Vaccine availability for the general public is another question on the minds of students returning to A&M this spring, as news of vaccine developments by various companies and universities continues circulating.
One local hospital, CHI St. Joseph Health, currently receives weekly allocations of the Moderna COVID-19 vaccine for distribution, but according to information provided by the hospital, the supply is limited.
“We have also been identified as a vaccine hub for our community by the state and are now working with Brazos County to develop a community vaccine clinic at the Brazos Center,” an email from CHI St. Joseph said. “Our nurses, physicians and other caregivers have trained pandemic response throughout their careers, and we continue to adapt our policies and procedures to best address the current COVID-19 pandemic.”
The U.K.-originating coronavirus variant, B.1.1.7, has also hit Texas, with Harris County reporting the first case on Jan. 7. Experts are predicting this highly transmissible strain will cause another spike, making up the largest portion of cases in the U.S. by this spring.
Brazos County Health District support services manager Sara Mendez said the current COVID-19 tests don’t uncover the specific strain of coronavirus infecting an individual, meaning there may be more cases of this variant than are currently reported.
“There is more testing that has to be done, so if you go get a COVID-19 test, it doesn’t necessarily tell us what kind it is; If someone is hospitalized, then the provider could determine what variant it is,” Mendez said. “Early research is showing that [B.1.1.7] is more easily transmissible than the current strain that we have, but the same prevention measures of social distancing and wearing masks prevent the transmission of that, even the variant of the virus.”
With the new strain, limited vaccine availability and a recent return from travel, an email from CHI St. Joseph said the hospital is prepared for a spike in cases, despite its current over-capacity ICU.
“Our health system has a surge plan for handling the additional capacity,” CHI St. Joseph said. “As we continue into flu season and acknowledge the further potential increase in COVID-19 cases, our care sites are actively planning to care for a surge of patients. While we have these resources, it is important to do everything we can to slow and reduce the spread of COVID-19.”

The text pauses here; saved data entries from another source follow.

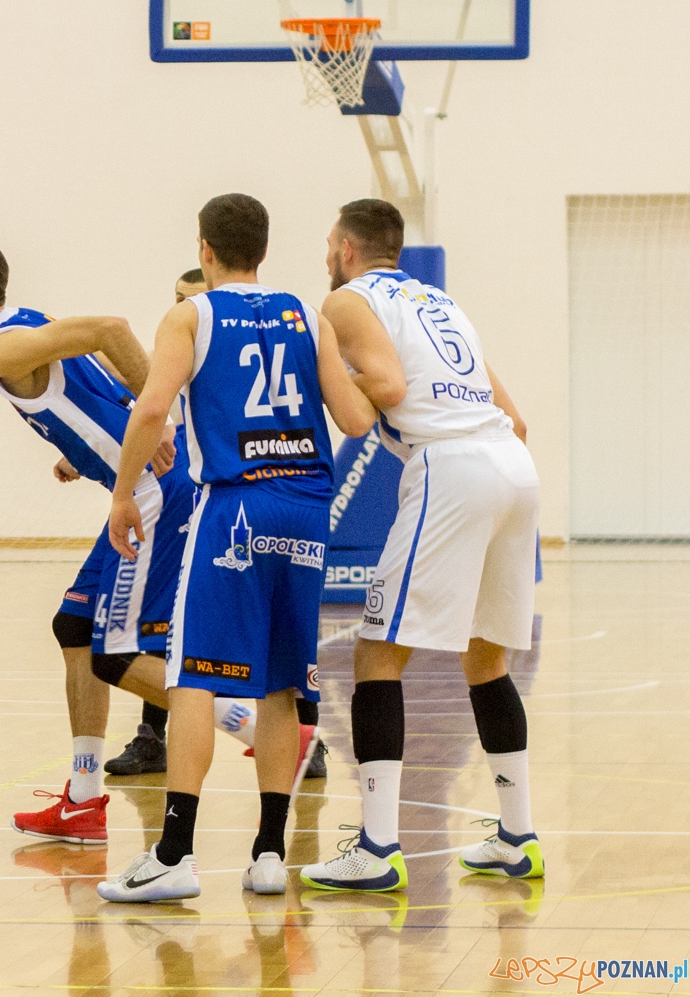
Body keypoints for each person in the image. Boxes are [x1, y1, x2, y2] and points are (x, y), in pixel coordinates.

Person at [96, 194, 377, 902]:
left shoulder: (191, 315)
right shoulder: (307, 314)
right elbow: (353, 418)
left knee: (192, 675)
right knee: (282, 683)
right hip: (307, 511)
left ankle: (174, 853)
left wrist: (123, 492)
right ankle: (270, 854)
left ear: (205, 250)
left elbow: (152, 408)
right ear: (264, 249)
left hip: (236, 510)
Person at [301, 198, 542, 891]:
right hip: (512, 466)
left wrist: (324, 372)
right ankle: (518, 836)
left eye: (328, 242)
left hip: (451, 466)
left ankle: (377, 847)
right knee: (486, 658)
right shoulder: (442, 304)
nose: (326, 253)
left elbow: (386, 386)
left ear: (347, 248)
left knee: (376, 651)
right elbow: (517, 418)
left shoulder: (346, 301)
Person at [0, 235, 181, 843]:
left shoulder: (1, 349)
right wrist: (88, 449)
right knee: (74, 626)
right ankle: (84, 800)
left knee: (116, 654)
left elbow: (110, 329)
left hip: (155, 492)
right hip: (139, 483)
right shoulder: (27, 321)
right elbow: (92, 384)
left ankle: (263, 725)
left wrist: (162, 417)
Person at [105, 270, 329, 782]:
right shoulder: (187, 341)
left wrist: (121, 490)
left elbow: (152, 409)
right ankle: (155, 736)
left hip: (230, 495)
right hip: (266, 498)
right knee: (179, 625)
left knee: (217, 651)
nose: (183, 305)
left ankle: (298, 736)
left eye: (191, 297)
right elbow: (136, 384)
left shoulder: (208, 328)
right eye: (177, 298)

To more efficiently track the spread of the coronavirus, A&M redesigned the COVID-19 Dashboard, keeping all historical information in separate graphics while prioritizing new data and creating a table for voluntary asymptomatic testing statistics.
“The month of January will be a difficult one for our country and the state of Texas,” Gibbs said. “The many protocols, seen and unseen, that [A&M] has put in place to better protect our student and employee populations from the spread of the virus have been effective, but we still need everyone to be diligent.”